Ozywho?

I’m just going to ignore it. That’s okay isn’t it? Just pretend it’s not there. Or at least that I don’t particularly have to talk about it. I mean, what is there to say, and everybody else is already saying it anyway. I don’t have to chime in. (It’s not even just the politics. It’s more basic. It’s the thing about minimal competence. It’s like having a choice between a grown-up and a not very bright child to do a difficult job – designing a bridge, doing research into a new killer virus, figuring out how to get cookies right-side-up on a plate, that kind of thing – and choosing the child.) I don’t have to chime in so I’m not going to. I’m just going to bracket the whole damn thing for as long as it takes – the rest of my life, probably, and everyone else’s too. The gerrymandering thing makes it look as if the bastards are going to be there forever, busily drawing Congressional districts that look like pretzels or corkscrews or the finest old Brussels lace or a game of spillikins so that there will always always always be a Republican majority until Ozymandias returns from the dead and asks what –

Sorry, sorry, I said I was going to ignore it. And I am.

Actually Ozymandias is a good way to make the transition from what I don’t want to talk about to what I do. I didn’t mention him on purpose, he just came into my head, I suppose because I was thinking about eternity and forever-and-ever and metaphors and phrases for same – so there was Oz, sitting there smirking at me. ‘You wantcher metaphor for eternity? I’m yer man.’ So I grabbed him and stuck him into the sentence. I didn’t plot or plan it (that’s what I mean about ‘on purpose’ – not that it was an accident, but that there was no forethought involved), I didn’t form a deep design to mention a name that will be less familiar to some people than Lisa Simpson or Posh and Becks in order to make myself feel clever and grand and learned. I didn’t. But there are people who might suspect that I did. Or who might even firmly believe I did, and say so, and laugh uproariously and tease and mock and demand how many people I think will have the faintest idea who Ozymandias is. People who [voice rising like Tweedledee’s when he was so fussed about his nice new rattle] themselves refer often to names and concepts that I know nothing whatever about, but do I take it for granted they’re showing off and being pretentious and playing one-upmanship? Do I? Hah? Do I not rather simply think that I don’t know much and ought to know more and ought to do better and ought to fill in some of these gaps? Do I call them

elitist?

No, I don’t, but they call me it, and when I flap my arms around like a heron and say I’m not I’m not, they draw diagrams that they claim show that I am. Hmph. What could be more elitist than that? I can’t draw diagrams that show people are what they say they aren’t, so therefore someone who can when I can’t must be an elitist. Obviously. Since that’s the definition in play.

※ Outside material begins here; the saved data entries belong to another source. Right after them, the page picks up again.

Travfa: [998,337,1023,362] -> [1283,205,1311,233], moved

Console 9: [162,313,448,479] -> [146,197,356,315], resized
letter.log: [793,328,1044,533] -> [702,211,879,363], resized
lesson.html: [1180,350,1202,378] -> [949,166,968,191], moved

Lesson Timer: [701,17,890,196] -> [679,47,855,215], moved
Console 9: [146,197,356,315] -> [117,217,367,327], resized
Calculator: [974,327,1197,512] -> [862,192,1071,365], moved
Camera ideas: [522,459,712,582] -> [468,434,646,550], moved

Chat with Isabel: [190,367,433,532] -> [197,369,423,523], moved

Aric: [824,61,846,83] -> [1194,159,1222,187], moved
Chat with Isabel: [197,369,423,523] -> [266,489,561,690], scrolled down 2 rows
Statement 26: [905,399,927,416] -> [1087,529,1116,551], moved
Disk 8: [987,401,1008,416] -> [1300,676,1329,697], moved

Except actually it’s not, it’s a highly selective version of that definition that’s in play. It goes like this [I would draw a diagram if I could, but I can’t]: Anything that X mentions that might not be common knowledge is a symptom of elitism and anything that I mention that might not be common knowledge is a symptom of the fact that I know some things that are not common knowledge but I do it in an anti-elitist way. That has to be the case, a priori, because I’m anti-elitist and X is elitist, by nature. X has an elitist personality and I have an anti-elitist personality; these things are hard-wired.

I’m being slightly outrageous here, but only slightly, because that is pretty much how the argument goes. It’s a slightly outrageous argument, it seems to me (not to say waspish), so it seems only fair for me to be slightly outrageous too.

Anyway elitism and charges of elitism and resistance to perceived elitism are all subjects that interest me a lot and also that seem relevant to much of fashionable nonsense. Therefore I think the whole subject is worth exploring, and I intend to – I intended to make a start right here, but I got sidetracked into some mocking and teasing first and now this N&C is more than long enough and I have to run off, so this will have to do for the moment. Actually it’s not a bad way to start, despite the peculiar tone, because it does bring up some of the issues involved. What does make one kind of subject matter ‘elitist’ when another that is at least equally obscure or little-known or erudite is not? What makes one word (‘quotidian,’ say) elitist when others (teleology, contingency, sentient, omniscience, say) are not? That’s a real question. I have a feeling I know the answer (that nothing does, because they’re not different), but I could be wrong, and maybe you have some thoughts. If so, enlighten us – go on, it will take your mind off the vegetation in the White House.